● What you should do
Each line of the records that holds "compares" should be shown in full.

● Available data

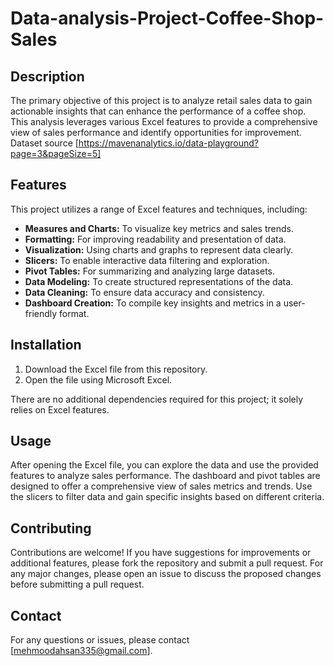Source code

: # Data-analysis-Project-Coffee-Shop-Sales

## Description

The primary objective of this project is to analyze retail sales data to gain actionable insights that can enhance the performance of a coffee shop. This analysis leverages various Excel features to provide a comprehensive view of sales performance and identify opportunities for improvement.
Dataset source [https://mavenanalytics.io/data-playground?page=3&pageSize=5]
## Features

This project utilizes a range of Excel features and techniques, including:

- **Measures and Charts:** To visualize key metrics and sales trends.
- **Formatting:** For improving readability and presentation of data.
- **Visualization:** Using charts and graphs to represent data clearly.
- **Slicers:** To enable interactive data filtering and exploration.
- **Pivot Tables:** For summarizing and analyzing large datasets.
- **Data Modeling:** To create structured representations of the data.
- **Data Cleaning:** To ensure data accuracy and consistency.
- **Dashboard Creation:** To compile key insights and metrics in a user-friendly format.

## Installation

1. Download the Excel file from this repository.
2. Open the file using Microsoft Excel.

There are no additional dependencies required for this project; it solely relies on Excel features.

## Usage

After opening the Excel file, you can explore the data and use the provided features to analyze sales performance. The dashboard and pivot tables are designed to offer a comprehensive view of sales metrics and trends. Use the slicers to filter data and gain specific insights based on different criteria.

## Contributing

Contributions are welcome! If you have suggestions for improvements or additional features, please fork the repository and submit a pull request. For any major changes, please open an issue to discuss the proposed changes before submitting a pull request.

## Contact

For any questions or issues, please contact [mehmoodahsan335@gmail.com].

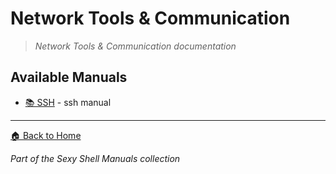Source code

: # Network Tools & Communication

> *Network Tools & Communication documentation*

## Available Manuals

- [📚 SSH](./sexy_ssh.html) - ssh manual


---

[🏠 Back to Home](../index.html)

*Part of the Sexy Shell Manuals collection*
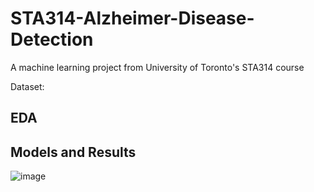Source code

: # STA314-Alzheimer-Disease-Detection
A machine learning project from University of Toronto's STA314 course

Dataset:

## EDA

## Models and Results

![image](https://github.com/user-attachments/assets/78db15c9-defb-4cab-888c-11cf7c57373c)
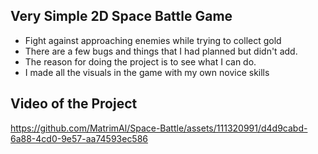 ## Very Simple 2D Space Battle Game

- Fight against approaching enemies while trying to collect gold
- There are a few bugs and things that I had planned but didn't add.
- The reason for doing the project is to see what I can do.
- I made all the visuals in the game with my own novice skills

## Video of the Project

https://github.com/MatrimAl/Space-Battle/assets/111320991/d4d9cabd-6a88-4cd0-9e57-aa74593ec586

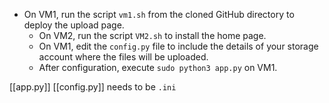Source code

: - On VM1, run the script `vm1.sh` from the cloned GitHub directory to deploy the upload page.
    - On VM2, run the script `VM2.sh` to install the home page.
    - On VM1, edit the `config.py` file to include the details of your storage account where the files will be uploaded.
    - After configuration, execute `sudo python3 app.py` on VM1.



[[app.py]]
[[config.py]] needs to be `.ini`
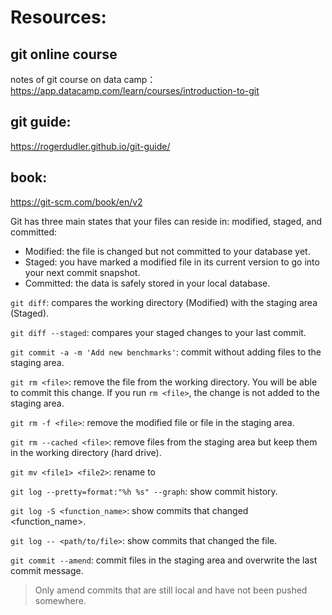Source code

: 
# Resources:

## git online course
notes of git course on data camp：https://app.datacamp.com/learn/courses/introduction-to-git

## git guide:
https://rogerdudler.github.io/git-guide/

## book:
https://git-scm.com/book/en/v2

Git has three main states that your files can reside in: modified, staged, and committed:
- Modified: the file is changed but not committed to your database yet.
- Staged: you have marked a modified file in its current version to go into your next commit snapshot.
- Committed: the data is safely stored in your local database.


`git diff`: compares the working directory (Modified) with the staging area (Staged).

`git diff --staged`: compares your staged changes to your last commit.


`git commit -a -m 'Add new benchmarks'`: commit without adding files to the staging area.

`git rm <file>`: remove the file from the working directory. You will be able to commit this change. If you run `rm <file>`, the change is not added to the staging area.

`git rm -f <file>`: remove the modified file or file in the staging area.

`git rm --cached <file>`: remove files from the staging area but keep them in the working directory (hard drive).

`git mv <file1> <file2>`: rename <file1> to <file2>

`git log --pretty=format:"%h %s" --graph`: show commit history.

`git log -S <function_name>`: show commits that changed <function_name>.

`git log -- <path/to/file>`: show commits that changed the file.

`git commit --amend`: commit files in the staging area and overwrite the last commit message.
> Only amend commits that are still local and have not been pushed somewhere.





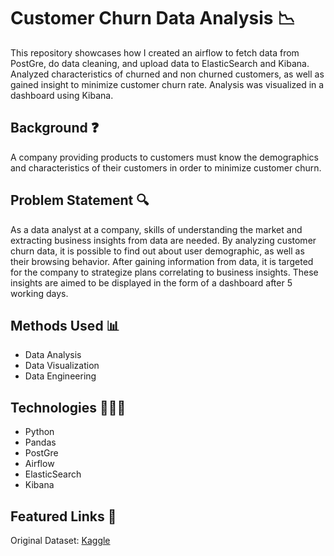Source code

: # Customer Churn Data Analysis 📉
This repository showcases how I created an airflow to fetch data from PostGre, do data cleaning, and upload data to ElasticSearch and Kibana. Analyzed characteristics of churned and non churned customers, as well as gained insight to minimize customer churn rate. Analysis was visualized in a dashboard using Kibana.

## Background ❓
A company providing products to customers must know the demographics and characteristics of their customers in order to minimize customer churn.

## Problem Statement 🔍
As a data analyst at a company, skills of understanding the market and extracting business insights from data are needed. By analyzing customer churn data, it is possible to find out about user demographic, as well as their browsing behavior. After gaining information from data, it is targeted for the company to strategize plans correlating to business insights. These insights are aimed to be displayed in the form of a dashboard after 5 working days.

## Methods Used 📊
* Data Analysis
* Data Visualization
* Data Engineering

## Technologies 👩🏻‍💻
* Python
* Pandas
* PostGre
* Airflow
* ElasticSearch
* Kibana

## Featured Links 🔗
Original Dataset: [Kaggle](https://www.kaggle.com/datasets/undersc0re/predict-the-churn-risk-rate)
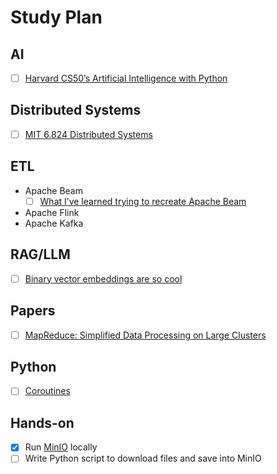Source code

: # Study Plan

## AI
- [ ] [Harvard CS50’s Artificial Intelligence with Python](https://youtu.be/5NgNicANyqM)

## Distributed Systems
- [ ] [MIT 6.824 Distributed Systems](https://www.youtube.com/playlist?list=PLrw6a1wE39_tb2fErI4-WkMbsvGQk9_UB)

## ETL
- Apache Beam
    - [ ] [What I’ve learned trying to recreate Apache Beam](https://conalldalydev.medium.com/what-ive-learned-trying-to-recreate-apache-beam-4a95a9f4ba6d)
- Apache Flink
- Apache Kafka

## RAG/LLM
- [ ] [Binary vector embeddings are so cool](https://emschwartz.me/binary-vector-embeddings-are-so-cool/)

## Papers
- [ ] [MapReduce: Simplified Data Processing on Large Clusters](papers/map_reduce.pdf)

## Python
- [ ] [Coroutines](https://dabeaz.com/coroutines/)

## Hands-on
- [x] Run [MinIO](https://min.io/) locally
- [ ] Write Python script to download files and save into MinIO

● Solution
`git diff`: compares the working directory (Modified) with the staging area (Staged).
`git diff --staged`: compares your staged changes to your last commit.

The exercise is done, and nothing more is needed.